In a telephone interview, Mr. Hitchens expressed a “total lack of surprise” at the findings of the 2021 census, which the Office for National Statistics released Tuesday.
Christianity in Britain “has been dying for a long time,” he said. “There was some time, until recently, there was a sort of social and cultural pressure to at the very least to pretend a Christian affiliation, and that’s completely gone. People largely stopped going to church decades ago.”
Chick Yuill, formerly with the London Institute for Contemporary Christianity, said it is estimated that “between 6% and 7% of people in Britain [would] be in the pews in church on any given Sunday.”
That doesn’t mean Britain has totally lost its Christian heritage, said Mr. Yuill, who also hosts a talk show on Premier Christian Radio. Historians such as Tom Holland, he said, would “insist that we are still in many ways a Christian country. Because our whole belief system, although people may largely have forgotten, is based on Christian values and Christian truth.”
Marcus Jones, news director for Premier Christian News, a website associated with the radio network, said there are reasons for optimism in the latest census figures.
“The slightly more positive way to look at things is that there are people now who describe themselves as ‘nonreligious,’ but they aren’t describing themselves as atheists or agnostics,” Mr.
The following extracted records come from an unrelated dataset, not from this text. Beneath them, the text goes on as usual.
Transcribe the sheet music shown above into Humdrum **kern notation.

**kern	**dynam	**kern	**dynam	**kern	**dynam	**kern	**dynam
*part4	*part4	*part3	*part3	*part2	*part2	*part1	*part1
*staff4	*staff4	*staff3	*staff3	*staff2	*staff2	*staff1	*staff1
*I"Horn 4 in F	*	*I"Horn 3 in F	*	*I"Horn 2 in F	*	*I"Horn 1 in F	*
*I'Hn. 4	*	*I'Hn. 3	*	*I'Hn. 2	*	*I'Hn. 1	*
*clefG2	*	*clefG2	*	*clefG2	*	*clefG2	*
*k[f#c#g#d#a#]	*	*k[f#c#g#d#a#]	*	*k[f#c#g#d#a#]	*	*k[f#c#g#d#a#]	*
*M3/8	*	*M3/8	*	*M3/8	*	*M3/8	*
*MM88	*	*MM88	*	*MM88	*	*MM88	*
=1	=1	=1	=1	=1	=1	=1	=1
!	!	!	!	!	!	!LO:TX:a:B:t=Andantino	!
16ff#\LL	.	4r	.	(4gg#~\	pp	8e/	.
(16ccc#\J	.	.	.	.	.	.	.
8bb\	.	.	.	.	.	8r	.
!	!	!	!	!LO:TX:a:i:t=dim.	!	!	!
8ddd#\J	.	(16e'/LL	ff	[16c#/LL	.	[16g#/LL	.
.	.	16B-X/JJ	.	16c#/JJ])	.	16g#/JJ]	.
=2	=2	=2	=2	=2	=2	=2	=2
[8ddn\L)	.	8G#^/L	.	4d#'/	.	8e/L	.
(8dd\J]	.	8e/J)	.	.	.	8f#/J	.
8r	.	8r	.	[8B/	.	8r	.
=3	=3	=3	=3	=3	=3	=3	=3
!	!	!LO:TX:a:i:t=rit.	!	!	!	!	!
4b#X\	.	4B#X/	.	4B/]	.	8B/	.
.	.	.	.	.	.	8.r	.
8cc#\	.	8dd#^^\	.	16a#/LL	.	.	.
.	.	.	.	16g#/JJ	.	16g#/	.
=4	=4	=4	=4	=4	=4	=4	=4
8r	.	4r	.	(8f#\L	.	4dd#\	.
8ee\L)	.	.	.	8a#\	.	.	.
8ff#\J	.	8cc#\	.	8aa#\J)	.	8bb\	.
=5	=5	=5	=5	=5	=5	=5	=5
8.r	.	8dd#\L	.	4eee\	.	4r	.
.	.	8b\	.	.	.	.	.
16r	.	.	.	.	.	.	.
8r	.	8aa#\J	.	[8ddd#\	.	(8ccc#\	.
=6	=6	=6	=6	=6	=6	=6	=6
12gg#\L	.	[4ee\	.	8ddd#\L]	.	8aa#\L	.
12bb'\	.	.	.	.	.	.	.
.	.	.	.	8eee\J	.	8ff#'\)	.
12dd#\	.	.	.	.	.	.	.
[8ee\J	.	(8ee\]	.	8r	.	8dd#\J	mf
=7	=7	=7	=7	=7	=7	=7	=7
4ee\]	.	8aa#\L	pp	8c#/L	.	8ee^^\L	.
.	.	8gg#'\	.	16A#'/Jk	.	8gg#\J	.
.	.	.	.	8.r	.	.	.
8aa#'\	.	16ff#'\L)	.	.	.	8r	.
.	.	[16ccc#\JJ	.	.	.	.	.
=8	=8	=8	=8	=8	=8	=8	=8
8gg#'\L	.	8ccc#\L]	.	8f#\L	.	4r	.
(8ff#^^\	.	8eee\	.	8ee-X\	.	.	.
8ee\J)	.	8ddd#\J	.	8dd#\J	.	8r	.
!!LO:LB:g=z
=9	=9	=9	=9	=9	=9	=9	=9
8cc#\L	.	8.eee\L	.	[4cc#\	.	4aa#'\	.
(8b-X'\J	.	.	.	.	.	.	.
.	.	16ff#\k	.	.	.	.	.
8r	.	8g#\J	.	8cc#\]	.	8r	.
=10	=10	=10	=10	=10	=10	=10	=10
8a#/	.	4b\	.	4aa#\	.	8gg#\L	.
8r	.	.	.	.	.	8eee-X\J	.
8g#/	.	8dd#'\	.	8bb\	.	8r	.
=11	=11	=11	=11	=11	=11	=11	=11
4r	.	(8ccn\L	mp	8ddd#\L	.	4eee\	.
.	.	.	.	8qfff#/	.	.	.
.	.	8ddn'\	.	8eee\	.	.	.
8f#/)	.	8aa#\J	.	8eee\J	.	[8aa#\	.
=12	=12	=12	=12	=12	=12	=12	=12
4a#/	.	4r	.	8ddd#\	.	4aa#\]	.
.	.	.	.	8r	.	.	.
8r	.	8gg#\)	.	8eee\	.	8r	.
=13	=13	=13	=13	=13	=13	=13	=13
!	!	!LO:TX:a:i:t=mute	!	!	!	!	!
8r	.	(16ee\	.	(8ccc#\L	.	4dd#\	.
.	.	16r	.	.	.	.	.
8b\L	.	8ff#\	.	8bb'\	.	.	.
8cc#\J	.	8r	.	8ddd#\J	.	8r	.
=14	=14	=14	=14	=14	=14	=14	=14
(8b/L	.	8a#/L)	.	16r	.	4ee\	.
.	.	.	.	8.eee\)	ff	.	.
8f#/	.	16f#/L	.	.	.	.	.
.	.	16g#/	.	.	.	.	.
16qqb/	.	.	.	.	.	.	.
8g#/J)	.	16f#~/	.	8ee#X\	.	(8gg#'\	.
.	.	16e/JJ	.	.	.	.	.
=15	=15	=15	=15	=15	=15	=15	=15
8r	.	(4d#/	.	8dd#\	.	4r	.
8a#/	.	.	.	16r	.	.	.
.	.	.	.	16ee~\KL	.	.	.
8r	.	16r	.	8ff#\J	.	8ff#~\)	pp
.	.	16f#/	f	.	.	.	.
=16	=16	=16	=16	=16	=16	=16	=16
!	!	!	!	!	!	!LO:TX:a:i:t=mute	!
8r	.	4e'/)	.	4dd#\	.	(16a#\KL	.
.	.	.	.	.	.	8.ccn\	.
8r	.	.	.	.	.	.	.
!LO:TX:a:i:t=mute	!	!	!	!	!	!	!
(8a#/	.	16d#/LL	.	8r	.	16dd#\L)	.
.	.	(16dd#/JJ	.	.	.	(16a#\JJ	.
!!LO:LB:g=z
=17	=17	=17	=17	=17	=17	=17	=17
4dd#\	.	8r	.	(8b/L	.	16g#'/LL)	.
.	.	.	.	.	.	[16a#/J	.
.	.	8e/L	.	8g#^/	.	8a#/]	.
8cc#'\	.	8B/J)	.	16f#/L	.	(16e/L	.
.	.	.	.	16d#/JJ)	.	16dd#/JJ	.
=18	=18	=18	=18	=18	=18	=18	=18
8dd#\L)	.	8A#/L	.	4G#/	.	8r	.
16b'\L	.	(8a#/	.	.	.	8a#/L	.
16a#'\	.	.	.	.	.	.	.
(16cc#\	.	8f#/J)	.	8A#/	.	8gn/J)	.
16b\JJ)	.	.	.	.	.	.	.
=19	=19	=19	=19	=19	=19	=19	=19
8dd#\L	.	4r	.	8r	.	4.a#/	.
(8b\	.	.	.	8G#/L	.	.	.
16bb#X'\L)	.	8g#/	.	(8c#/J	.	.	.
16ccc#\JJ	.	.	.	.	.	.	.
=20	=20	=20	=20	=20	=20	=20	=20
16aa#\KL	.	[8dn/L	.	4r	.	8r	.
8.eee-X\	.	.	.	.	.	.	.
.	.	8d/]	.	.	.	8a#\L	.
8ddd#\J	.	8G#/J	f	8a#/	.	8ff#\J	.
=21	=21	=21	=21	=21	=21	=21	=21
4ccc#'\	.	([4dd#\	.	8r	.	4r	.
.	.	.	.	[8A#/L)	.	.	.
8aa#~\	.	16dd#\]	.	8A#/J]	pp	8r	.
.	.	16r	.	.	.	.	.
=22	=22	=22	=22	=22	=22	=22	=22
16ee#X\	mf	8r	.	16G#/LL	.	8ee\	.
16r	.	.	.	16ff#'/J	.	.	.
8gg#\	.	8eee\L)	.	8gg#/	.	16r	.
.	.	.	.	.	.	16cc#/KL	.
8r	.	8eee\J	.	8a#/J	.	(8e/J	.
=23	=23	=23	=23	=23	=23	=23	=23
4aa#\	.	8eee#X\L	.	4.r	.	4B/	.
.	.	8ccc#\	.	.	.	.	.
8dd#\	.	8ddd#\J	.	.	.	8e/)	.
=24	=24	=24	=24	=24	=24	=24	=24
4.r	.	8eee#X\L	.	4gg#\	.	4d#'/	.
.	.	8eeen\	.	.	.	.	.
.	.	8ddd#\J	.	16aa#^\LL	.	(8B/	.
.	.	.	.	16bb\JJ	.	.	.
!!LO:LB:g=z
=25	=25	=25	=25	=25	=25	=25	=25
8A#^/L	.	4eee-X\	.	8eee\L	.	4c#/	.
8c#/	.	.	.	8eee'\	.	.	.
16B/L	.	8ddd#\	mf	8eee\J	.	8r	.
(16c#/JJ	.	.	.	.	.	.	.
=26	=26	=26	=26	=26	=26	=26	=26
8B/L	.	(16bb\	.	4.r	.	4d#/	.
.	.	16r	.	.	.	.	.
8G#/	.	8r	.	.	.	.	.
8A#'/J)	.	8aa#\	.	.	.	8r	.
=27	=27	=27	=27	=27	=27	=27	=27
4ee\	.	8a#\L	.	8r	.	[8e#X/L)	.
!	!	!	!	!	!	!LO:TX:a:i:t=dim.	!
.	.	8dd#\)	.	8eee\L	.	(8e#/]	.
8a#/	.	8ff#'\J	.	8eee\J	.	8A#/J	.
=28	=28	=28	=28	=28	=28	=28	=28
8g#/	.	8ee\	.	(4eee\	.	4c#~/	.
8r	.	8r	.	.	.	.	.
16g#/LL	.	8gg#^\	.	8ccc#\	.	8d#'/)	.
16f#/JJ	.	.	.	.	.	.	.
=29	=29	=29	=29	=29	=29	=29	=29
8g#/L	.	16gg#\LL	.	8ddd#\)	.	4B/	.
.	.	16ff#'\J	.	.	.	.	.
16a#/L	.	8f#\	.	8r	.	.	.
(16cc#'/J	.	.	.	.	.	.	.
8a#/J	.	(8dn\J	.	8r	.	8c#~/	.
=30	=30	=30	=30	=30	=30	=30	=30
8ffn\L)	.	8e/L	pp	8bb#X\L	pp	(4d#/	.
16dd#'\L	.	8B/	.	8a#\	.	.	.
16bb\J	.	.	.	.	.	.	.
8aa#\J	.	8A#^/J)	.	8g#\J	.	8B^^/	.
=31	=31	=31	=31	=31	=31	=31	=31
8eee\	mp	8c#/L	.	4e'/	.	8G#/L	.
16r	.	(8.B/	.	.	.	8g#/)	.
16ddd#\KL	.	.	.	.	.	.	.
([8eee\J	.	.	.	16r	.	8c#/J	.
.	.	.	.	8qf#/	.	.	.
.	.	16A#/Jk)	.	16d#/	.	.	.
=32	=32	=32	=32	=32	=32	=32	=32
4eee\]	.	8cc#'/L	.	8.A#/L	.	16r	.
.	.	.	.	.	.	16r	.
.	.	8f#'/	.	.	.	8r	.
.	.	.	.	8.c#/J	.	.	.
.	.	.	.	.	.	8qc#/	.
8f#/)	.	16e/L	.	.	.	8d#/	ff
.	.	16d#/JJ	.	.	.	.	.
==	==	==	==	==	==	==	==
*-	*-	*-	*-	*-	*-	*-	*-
Jones said. This “provides a great opportunity, I think, for the church to say that these people are still up for grabs, as it were. They are there to be won over,” he said.
The Right Rev. Philip North, Anglican Bishop of Burnley in the northwest of England, said over half of the “nonreligious” believe in God and a third of them pray, indicating a potential openness to belief.
He said there remains “quite a significant spiritual questioning in the U.K.” and churches that serve the community “will still usually grow.”
Bishop North said, “I’m seeing in this diocese in northwest England. I’ve seen growth of churches and highly unlikely places, hugely deprived communities, outer estates, very challenged towns, there’s growing churches.”
The Rev. Canon J. John, one of the Church of England’s most prominent evangelists, said the latest figures reveal an oft-neglected reality.
“Many of us have long had the feeling that decisions at the highest level of many Christian denominations have been governed by an unspoken principle of what might be called ‘quietly managed retreat,’” he said via email, “a defeatist attitude that accepts decline and by doing so, manages to achieve it.”
Mr. John said intensified preaching would draw in converts.
“No one goes to church to hear exactly what they get from the media and from their friends and colleagues,” he said. “What will bring them in and see them committed to the church is the full-blooded, confident preaching of Christ in the power of the Holy Spirit. Paradoxically the way to change the census figures is to ignore them and instead focus on producing changed lives through Jesus Christ.”
Should spiritual revival not come around, Mr. Hitchens said, even those of other faiths will feel the decline and fall of Christian belief in Britain, whether or not they know exactly what happened.
“It’ll be quite a long time before the moral force of Christianity dissipates,” Mr. Hitchens said. “When it does, people will be sorry, but they won’t necessarily connect it with the disappearance of the church or the church going out of general belief among the population.”